Repeat word for word the opening stretch of the entries, from the first line through the line containing "(512,300,529,344) to (446,276,465,326)".

Before-and-after object lists:

*** Block opens ***

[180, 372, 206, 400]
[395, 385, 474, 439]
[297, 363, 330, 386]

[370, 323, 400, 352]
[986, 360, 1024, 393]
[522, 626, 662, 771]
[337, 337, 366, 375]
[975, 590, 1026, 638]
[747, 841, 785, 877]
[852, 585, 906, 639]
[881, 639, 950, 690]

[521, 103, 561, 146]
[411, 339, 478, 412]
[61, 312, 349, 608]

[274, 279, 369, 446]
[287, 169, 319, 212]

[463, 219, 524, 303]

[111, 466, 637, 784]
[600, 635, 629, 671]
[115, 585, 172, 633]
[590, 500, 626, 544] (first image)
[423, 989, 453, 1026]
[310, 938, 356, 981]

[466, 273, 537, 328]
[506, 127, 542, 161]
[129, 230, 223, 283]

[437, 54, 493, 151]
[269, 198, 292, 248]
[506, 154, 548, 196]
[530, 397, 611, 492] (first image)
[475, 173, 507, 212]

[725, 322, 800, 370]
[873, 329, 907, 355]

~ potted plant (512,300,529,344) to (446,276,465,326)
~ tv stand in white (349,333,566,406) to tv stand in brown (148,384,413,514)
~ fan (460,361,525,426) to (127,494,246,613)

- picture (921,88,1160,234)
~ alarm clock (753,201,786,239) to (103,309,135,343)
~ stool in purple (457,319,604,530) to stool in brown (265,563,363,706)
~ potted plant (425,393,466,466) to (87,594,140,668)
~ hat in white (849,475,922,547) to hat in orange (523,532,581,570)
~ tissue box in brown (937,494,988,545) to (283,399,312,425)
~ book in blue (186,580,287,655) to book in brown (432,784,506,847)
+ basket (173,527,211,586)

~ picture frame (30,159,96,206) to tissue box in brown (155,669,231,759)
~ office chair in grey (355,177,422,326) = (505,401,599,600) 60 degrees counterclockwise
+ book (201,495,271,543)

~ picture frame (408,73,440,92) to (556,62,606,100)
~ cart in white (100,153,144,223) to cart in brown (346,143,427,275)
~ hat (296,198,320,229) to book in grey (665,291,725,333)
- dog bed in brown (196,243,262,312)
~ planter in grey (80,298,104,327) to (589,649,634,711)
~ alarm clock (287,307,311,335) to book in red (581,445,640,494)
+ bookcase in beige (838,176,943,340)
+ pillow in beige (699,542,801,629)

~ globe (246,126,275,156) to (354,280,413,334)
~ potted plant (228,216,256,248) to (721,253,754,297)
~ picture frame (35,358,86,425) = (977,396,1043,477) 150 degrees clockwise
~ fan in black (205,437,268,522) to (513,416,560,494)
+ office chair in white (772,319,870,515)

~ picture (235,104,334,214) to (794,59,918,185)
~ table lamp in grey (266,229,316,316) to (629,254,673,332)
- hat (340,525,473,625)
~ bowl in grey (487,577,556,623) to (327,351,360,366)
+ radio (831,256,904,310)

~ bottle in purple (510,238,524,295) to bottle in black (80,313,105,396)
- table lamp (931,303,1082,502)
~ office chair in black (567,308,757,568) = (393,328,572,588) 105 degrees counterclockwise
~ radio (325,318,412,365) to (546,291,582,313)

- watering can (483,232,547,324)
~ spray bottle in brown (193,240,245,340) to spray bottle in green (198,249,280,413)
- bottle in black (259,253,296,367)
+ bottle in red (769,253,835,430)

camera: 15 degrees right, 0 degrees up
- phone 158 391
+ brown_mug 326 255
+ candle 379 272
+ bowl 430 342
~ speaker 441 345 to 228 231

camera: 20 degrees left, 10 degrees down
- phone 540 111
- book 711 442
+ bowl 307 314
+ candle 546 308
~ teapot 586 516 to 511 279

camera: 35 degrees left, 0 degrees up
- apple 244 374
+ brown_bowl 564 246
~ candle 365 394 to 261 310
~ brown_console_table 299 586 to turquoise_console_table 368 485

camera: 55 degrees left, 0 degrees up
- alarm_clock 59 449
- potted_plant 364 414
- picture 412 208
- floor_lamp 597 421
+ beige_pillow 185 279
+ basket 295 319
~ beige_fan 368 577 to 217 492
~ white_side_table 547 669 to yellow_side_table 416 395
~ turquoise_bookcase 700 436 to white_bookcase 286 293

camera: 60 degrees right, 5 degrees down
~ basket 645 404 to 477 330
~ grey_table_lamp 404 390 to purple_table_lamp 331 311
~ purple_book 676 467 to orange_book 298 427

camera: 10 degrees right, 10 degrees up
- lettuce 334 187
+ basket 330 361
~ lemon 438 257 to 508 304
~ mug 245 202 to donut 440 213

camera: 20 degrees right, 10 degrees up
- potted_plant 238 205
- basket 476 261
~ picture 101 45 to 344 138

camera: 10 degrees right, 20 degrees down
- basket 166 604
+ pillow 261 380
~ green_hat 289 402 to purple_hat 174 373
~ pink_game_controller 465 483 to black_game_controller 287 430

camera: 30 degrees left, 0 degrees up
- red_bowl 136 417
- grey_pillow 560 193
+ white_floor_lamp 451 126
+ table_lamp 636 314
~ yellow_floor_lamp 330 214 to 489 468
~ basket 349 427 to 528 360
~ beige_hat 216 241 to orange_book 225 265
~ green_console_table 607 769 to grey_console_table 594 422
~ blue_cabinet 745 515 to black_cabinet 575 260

*** Block closes ***

* _Exercise output_:
[180, 372, 206, 400]
[395, 385, 474, 439]
[297, 363, 330, 386]

[370, 323, 400, 352]
[986, 360, 1024, 393]
[522, 626, 662, 771]
[337, 337, 366, 375]
[975, 590, 1026, 638]
[747, 841, 785, 877]
[852, 585, 906, 639]
[881, 639, 950, 690]

[521, 103, 561, 146]
[411, 339, 478, 412]
[61, 312, 349, 608]

[274, 279, 369, 446]
[287, 169, 319, 212]

[463, 219, 524, 303]

[111, 466, 637, 784]
[600, 635, 629, 671]
[115, 585, 172, 633]
[590, 500, 626, 544] (first image)
[423, 989, 453, 1026]
[310, 938, 356, 981]

[466, 273, 537, 328]
[506, 127, 542, 161]
[129, 230, 223, 283]

[437, 54, 493, 151]
[269, 198, 292, 248]
[506, 154, 548, 196]
[530, 397, 611, 492] (first image)
[475, 173, 507, 212]

[725, 322, 800, 370]
[873, 329, 907, 355]

~ potted plant (512,300,529,344) to (446,276,465,326)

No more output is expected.